Excerpts from a dataset:
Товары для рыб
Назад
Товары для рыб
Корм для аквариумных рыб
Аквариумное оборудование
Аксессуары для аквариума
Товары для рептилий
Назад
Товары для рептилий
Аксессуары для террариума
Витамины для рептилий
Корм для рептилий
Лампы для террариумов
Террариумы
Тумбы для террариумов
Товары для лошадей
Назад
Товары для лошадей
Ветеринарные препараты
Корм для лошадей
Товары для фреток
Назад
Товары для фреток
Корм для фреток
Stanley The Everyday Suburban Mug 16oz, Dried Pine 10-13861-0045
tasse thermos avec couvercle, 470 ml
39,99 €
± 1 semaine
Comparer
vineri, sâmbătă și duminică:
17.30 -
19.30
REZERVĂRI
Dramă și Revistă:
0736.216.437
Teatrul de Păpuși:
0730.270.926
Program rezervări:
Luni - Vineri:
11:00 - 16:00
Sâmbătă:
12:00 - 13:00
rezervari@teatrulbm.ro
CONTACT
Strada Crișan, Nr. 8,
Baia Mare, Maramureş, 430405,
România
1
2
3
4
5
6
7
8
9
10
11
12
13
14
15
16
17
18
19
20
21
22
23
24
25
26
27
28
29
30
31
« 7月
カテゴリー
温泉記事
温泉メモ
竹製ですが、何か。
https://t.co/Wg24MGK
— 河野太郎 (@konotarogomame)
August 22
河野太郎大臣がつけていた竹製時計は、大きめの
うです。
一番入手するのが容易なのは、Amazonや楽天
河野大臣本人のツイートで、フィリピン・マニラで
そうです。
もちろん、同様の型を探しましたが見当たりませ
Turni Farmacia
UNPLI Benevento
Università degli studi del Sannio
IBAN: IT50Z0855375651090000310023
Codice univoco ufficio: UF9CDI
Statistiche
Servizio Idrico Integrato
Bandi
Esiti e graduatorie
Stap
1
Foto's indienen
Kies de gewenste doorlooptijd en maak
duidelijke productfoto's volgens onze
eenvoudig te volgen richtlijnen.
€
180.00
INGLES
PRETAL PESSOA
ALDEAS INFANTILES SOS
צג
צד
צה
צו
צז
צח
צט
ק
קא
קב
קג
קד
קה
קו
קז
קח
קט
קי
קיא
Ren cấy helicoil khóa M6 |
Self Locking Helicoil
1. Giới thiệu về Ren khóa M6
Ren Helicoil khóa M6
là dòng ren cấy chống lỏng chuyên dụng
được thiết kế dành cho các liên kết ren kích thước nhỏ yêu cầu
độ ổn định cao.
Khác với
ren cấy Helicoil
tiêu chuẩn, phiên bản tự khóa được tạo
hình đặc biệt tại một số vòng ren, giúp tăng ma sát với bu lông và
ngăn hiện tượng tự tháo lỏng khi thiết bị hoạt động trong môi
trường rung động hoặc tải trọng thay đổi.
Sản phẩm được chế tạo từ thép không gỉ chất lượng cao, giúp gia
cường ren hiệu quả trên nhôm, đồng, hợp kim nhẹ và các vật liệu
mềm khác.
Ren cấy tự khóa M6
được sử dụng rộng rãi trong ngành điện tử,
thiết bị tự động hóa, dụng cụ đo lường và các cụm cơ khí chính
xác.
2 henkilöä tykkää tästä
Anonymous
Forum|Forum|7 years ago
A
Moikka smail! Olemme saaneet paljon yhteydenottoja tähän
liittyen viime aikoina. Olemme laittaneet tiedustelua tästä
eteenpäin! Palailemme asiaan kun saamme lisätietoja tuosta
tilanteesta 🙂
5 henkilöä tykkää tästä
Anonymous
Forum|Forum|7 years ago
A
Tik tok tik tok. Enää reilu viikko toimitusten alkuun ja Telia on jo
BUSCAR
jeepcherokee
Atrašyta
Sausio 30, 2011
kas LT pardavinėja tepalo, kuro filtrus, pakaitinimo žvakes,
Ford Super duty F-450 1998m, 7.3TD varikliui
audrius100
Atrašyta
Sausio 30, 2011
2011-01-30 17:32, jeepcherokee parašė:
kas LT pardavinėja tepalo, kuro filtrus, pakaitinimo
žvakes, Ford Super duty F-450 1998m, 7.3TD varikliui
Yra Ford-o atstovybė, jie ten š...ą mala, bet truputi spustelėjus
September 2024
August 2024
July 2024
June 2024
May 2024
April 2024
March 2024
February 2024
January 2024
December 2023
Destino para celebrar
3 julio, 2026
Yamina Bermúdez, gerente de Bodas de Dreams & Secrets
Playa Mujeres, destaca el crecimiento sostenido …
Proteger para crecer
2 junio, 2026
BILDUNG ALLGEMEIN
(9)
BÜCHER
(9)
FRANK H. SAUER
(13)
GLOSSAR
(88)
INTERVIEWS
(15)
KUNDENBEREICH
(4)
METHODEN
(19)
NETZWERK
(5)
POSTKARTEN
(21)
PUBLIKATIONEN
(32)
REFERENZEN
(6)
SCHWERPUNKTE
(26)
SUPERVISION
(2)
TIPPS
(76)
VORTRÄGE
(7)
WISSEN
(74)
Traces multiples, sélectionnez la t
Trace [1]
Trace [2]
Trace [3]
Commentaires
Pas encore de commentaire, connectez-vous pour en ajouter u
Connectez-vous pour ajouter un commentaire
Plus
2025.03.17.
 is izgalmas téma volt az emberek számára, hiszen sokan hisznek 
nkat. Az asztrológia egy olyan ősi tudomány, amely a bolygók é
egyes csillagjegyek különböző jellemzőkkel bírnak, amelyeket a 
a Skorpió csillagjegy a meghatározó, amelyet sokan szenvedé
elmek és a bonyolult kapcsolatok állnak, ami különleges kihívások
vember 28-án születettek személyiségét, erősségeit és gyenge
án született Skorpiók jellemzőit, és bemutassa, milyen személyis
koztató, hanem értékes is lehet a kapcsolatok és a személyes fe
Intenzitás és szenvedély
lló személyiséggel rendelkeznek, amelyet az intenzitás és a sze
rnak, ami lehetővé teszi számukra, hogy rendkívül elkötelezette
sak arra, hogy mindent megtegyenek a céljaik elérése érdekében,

ABOUT THIS EXERCISE: Render all of the lines above as a numbered list, omitting any blank lines.

WRITTEN SOLUTION:
1. Товары для рыб
2. Назад
3. Товары для рыб
4. Корм для аквариумных рыб
5. Аквариумное оборудование
6. Аксессуары для аквариума
7. Товары для рептилий
8. Назад
9. Товары для рептилий
10. Аксессуары для террариума
11. Витамины для рептилий
12. Корм для рептилий
13. Лампы для террариумов
14. Террариумы
15. Тумбы для террариумов
16. Товары для лошадей
17. Назад
18. Товары для лошадей
19. Ветеринарные препараты
20. Корм для лошадей
21. Товары для фреток
22. Назад
23. Товары для фреток
24. Корм для фреток
25. Stanley The Everyday Suburban Mug 16oz, Dried Pine 10-13861-0045
26. tasse thermos avec couvercle, 470 ml
27. 39,99 €
28. ± 1 semaine
29. Comparer
30. vineri, sâmbătă și duminică:
31. 17.30 -
32. 19.30
33. REZERVĂRI
34. Dramă și Revistă:
35. 0736.216.437
36. Teatrul de Păpuși:
37. 0730.270.926
38. Program rezervări:
39. Luni - Vineri:
40. 11:00 - 16:00
41. Sâmbătă:
42. 12:00 - 13:00
43. rezervari@teatrulbm.ro
44. CONTACT
45. Strada Crișan, Nr. 8,
46. Baia Mare, Maramureş, 430405,
47. România
48. 1
49. 2
50. 3
51. 4
52. 5
53. 6
54. 7
55. 8
56. 9
57. 10
58. 11
59. 12
60. 13
61. 14
62. 15
63. 16
64. 17
65. 18
66. 19
67. 20
68. 21
69. 22
70. 23
71. 24
72. 25
73. 26
74. 27
75. 28
76. 29
77. 30
78. 31
79. « 7月
80. カテゴリー
81. 温泉記事
82. 温泉メモ
83. 竹製ですが、何か。
84. https://t.co/Wg24MGK
85. — 河野太郎 (@konotarogomame)
86. August 22
87. 河野太郎大臣がつけていた竹製時計は、大きめの
88. うです。
89. 一番入手するのが容易なのは、Amazonや楽天
90. 河野大臣本人のツイートで、フィリピン・マニラで
91. そうです。
92. もちろん、同様の型を探しましたが見当たりませ
93. Turni Farmacia
94. UNPLI Benevento
95. Università degli studi del Sannio
96. IBAN: IT50Z0855375651090000310023
97. Codice univoco ufficio: UF9CDI
98. Statistiche
99. Servizio Idrico Integrato
100. Bandi
101. Esiti e graduatorie
102. Stap
103. 1
104. Foto's indienen
105. Kies de gewenste doorlooptijd en maak
106. duidelijke productfoto's volgens onze
107. eenvoudig te volgen richtlijnen.
108. €
109. 180.00
110. INGLES
111. PRETAL PESSOA
112. ALDEAS INFANTILES SOS
113. צג
114. צד
115. צה
116. צו
117. צז
118. צח
119. צט
120. ק
121. קא
122. קב
123. קג
124. קד
125. קה
126. קו
127. קז
128. קח
129. קט
130. קי
131. קיא
132. Ren cấy helicoil khóa M6 |
133. Self Locking Helicoil
134. 1. Giới thiệu về Ren khóa M6
135. Ren Helicoil khóa M6
136. là dòng ren cấy chống lỏng chuyên dụng
137. được thiết kế dành cho các liên kết ren kích thước nhỏ yêu cầu
138. độ ổn định cao.
139. Khác với
140. ren cấy Helicoil
141. tiêu chuẩn, phiên bản tự khóa được tạo
142. hình đặc biệt tại một số vòng ren, giúp tăng ma sát với bu lông và
143. ngăn hiện tượng tự tháo lỏng khi thiết bị hoạt động trong môi
144. trường rung động hoặc tải trọng thay đổi.
145. Sản phẩm được chế tạo từ thép không gỉ chất lượng cao, giúp gia
146. cường ren hiệu quả trên nhôm, đồng, hợp kim nhẹ và các vật liệu
147. mềm khác.
148. Ren cấy tự khóa M6
149. được sử dụng rộng rãi trong ngành điện tử,
150. thiết bị tự động hóa, dụng cụ đo lường và các cụm cơ khí chính
151. xác.
152. 2 henkilöä tykkää tästä
153. Anonymous
154. Forum|Forum|7 years ago
155. A
156. Moikka smail! Olemme saaneet paljon yhteydenottoja tähän
157. liittyen viime aikoina. Olemme laittaneet tiedustelua tästä
158. eteenpäin! Palailemme asiaan kun saamme lisätietoja tuosta
159. tilanteesta 🙂
160. 5 henkilöä tykkää tästä
161. Anonymous
162. Forum|Forum|7 years ago
163. A
164. Tik tok tik tok. Enää reilu viikko toimitusten alkuun ja Telia on jo
165. BUSCAR
166. jeepcherokee
167. Atrašyta
168. Sausio 30, 2011
169. kas LT pardavinėja tepalo, kuro filtrus, pakaitinimo žvakes,
170. Ford Super duty F-450 1998m, 7.3TD varikliui
171. audrius100
172. Atrašyta
173. Sausio 30, 2011
174. 2011-01-30 17:32, jeepcherokee parašė:
175. kas LT pardavinėja tepalo, kuro filtrus, pakaitinimo
176. žvakes, Ford Super duty F-450 1998m, 7.3TD varikliui
177. Yra Ford-o atstovybė, jie ten š...ą mala, bet truputi spustelėjus
178. September 2024
179. August 2024
180. July 2024
181. June 2024
182. May 2024
183. April 2024
184. March 2024
185. February 2024
186. January 2024
187. December 2023
188. Destino para celebrar
189. 3 julio, 2026
190. Yamina Bermúdez, gerente de Bodas de Dreams & Secrets
191. Playa Mujeres, destaca el crecimiento sostenido …
192. Proteger para crecer
193. 2 junio, 2026
194. BILDUNG ALLGEMEIN
195. (9)
196. BÜCHER
197. (9)
198. FRANK H. SAUER
199. (13)
200. GLOSSAR
201. (88)
202. INTERVIEWS
203. (15)
204. KUNDENBEREICH
205. (4)
206. METHODEN
207. (19)
208. NETZWERK
209. (5)
210. POSTKARTEN
211. (21)
212. PUBLIKATIONEN
213. (32)
214. REFERENZEN
215. (6)
216. SCHWERPUNKTE
217. (26)
218. SUPERVISION
219. (2)
220. TIPPS
221. (76)
222. VORTRÄGE
223. (7)
224. WISSEN
225. (74)
226. Traces multiples, sélectionnez la t
227. Trace [1]
228. Trace [2]
229. Trace [3]
230. Commentaires
231. Pas encore de commentaire, connectez-vous pour en ajouter u
232. Connectez-vous pour ajouter un commentaire
233. Plus
234. 2025.03.17.
235.  is izgalmas téma volt az emberek számára, hiszen sokan hisznek 
236. nkat. Az asztrológia egy olyan ősi tudomány, amely a bolygók é
237. egyes csillagjegyek különböző jellemzőkkel bírnak, amelyeket a 
238. a Skorpió csillagjegy a meghatározó, amelyet sokan szenvedé
239. elmek és a bonyolult kapcsolatok állnak, ami különleges kihívások
240. vember 28-án születettek személyiségét, erősségeit és gyenge
241. án született Skorpiók jellemzőit, és bemutassa, milyen személyis
242. koztató, hanem értékes is lehet a kapcsolatok és a személyes fe
243. Intenzitás és szenvedély
244. lló személyiséggel rendelkeznek, amelyet az intenzitás és a sze
245. rnak, ami lehetővé teszi számukra, hogy rendkívül elkötelezette
246. sak arra, hogy mindent megtegyenek a céljaik elérése érdekében,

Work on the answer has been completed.